For current GPUs, a better strategy might be to make them inefficient - by using GPU-unfriendly hashes (for cracking, and for validation as well - as a side-effect).
We had a project last summer to research this kind of possibilities, focusing on use of FPGA boards in authentication servers. This could optionally buy us GPU-unfriendliness (if we want to make things more difficult for attackers with GPUs, but not FPGAs, and for botnets, which almost surely will lack FPGAs). We even considered some moderate CPU-unfriendliness of the component that we'd put on FPGA. Specifically, we experimented with bcrypt on FPGA, as well as with much smaller Blowfish-like "non-crypto" cores (not actual Blowfish), so that we could hopefully fit hundreds or thousands of those per chip (and have them somewhat CPU-unfriendly as well). Yuri, our GSoC 2011 student working on this project, did have some of this implemented in an experimental fashion, and some of it even worked (on FPGA boards kindly provided by Pico Computing), but an outcome of the summer project was that this would be time-consuming to bring to desired levels of performance and reliability. At that point, the project was put on hold.
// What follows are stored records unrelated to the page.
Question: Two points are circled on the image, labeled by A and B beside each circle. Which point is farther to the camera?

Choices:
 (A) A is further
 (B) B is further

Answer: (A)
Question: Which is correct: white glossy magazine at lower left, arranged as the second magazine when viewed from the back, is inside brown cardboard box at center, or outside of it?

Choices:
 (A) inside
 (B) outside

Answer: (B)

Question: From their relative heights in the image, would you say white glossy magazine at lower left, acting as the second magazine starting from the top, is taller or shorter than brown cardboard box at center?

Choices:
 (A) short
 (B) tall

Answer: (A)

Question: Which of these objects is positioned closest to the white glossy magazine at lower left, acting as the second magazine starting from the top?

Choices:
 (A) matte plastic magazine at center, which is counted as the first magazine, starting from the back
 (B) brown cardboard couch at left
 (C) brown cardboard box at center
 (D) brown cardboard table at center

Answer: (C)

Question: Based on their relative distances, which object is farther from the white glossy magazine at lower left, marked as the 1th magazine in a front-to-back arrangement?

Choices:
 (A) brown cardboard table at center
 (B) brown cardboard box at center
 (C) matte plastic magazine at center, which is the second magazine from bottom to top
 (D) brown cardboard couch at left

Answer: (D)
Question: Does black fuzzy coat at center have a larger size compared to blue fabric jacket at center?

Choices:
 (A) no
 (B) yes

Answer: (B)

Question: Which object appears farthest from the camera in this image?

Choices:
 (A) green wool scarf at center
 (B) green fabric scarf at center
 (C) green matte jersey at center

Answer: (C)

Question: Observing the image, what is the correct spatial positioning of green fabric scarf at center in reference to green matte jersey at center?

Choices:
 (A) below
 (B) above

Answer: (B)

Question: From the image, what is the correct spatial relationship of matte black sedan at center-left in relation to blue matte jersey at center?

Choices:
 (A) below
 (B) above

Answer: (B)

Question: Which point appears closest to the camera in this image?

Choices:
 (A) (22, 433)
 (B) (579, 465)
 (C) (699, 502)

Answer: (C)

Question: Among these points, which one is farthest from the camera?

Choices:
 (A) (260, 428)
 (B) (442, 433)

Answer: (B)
A simpler and cheaper alternative (if there are only a handful of customers for this) may be to use dedicated servers, existing HSMs, or microcontrollers for just the password hashing. Indeed, microcontrollers are super slow, so their only function would be to hold and apply a local parameter, with the rest of the hashing method implemented on the host's CPU and RAM. If dedicated servers are used, they would need to be separate from authentication servers - that is, they won't know usernames, won't have access to any database, won't have any persistent storage except for the local parameter, and the OS and software indeed. They will accept password, salt, and parameters (such as the configurable per-hash processing and memory cost settings), and provide the hash. Thus, their attack surface would be minimal and they'd provide an extra layer of security against network-based attacks. We'd do this with FPGA boards as well, and we'd also have the greater/unusual computational complexity as a security layer (in case the local parameter or its backup copy is leaked/stolen), but well - using typical and pre-existing server hardware, drivers, etc. is just simpler and cheaper unless we start a new business and expect to have plenty of customers (although that might be possible).